### DESCRIPTION OF THE TASK
Count the lines in the data below that contain the word "watch", and give only that number.

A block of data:
_ _ _ _ _

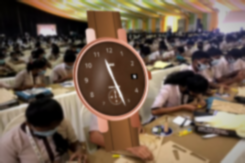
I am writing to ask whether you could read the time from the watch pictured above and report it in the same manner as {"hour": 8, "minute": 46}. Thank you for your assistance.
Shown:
{"hour": 11, "minute": 27}
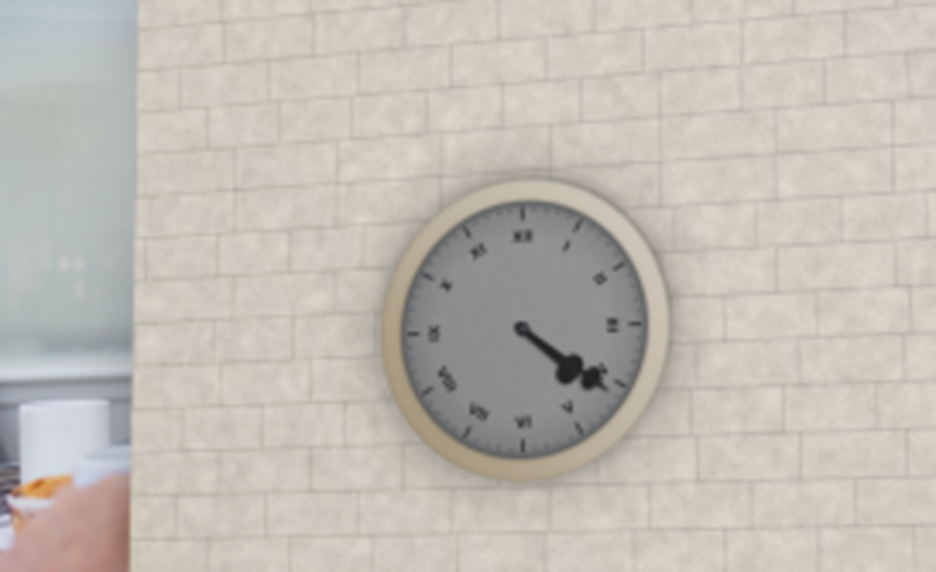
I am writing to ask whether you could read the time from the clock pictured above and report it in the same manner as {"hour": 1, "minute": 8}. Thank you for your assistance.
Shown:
{"hour": 4, "minute": 21}
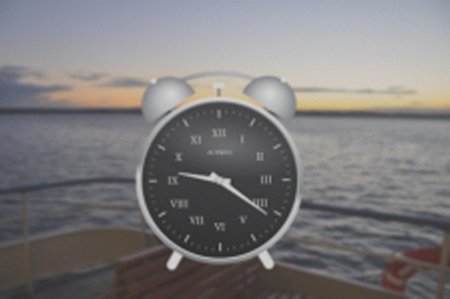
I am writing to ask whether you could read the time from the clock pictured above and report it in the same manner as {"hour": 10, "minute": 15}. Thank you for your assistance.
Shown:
{"hour": 9, "minute": 21}
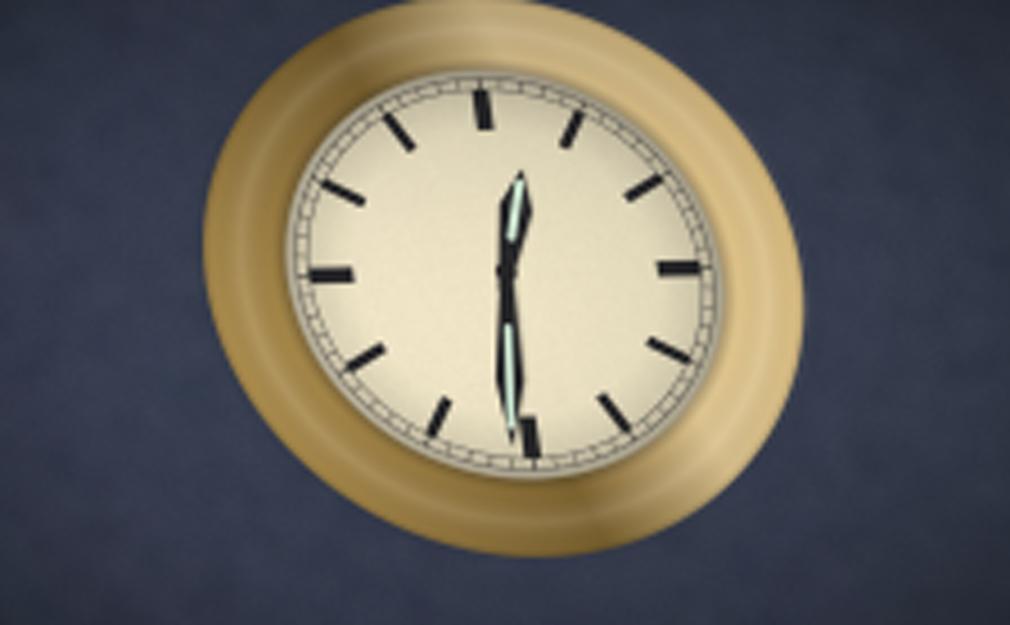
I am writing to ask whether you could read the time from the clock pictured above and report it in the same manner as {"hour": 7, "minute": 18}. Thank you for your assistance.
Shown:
{"hour": 12, "minute": 31}
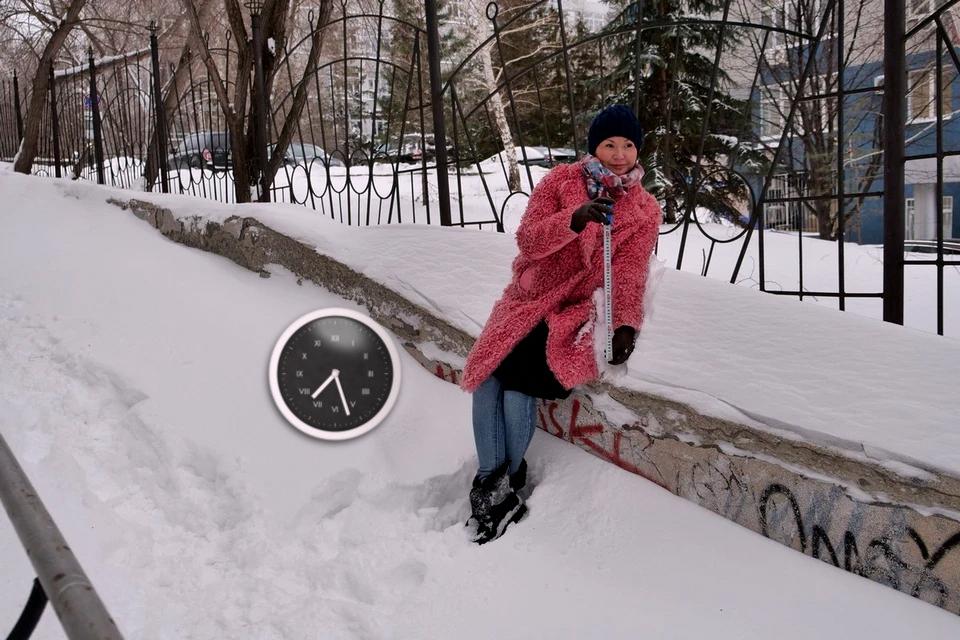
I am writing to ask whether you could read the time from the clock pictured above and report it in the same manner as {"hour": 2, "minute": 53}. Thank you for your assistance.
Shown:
{"hour": 7, "minute": 27}
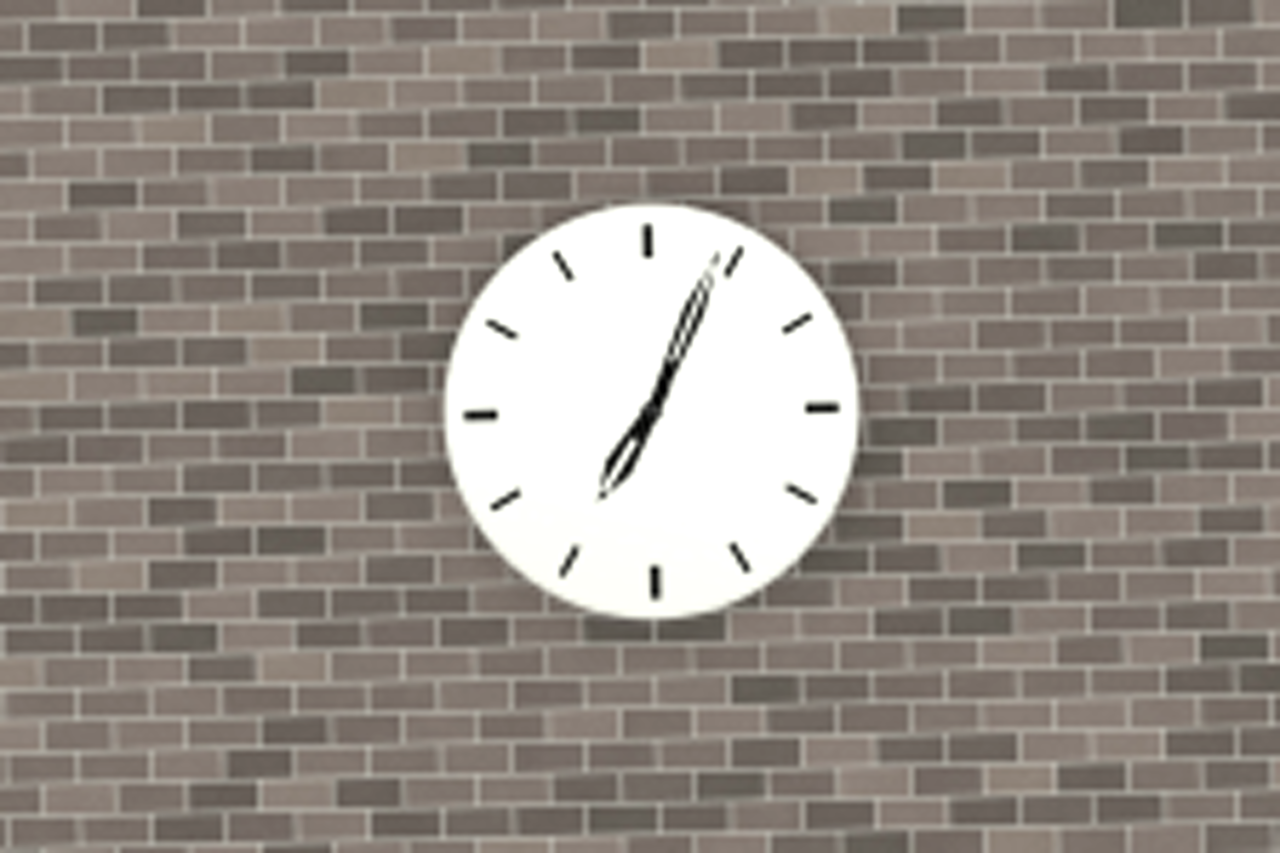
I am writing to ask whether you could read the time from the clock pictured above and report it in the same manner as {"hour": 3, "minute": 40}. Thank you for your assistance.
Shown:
{"hour": 7, "minute": 4}
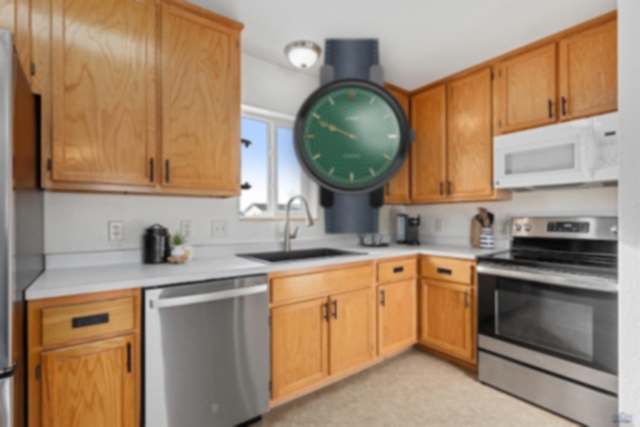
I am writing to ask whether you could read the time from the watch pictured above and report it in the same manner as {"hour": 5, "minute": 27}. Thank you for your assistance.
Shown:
{"hour": 9, "minute": 49}
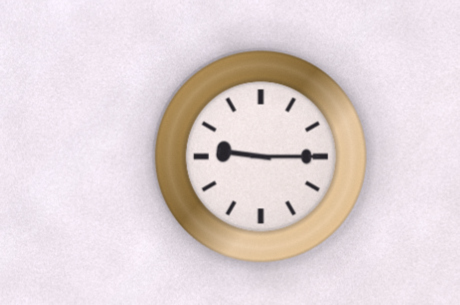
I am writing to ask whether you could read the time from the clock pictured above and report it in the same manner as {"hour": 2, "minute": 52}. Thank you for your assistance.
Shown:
{"hour": 9, "minute": 15}
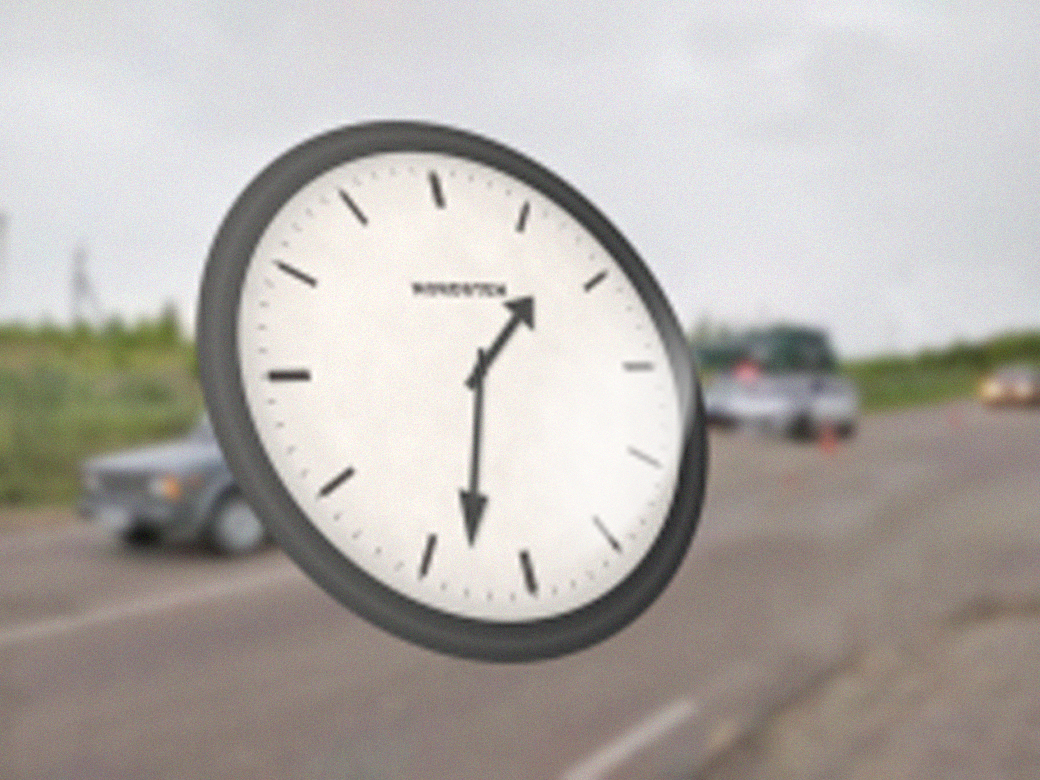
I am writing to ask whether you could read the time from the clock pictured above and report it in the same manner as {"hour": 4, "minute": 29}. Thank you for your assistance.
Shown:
{"hour": 1, "minute": 33}
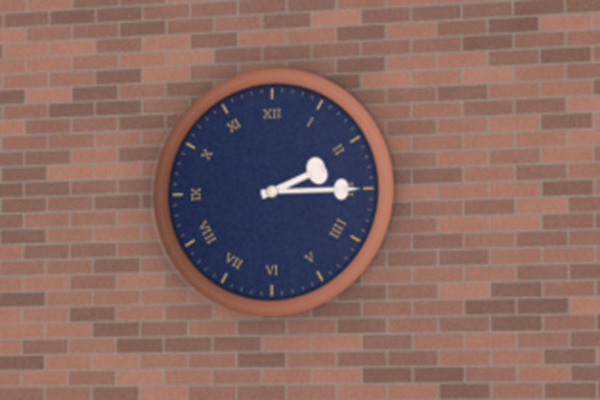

_ _ _ _ _

### ANSWER TO THIS TASK
2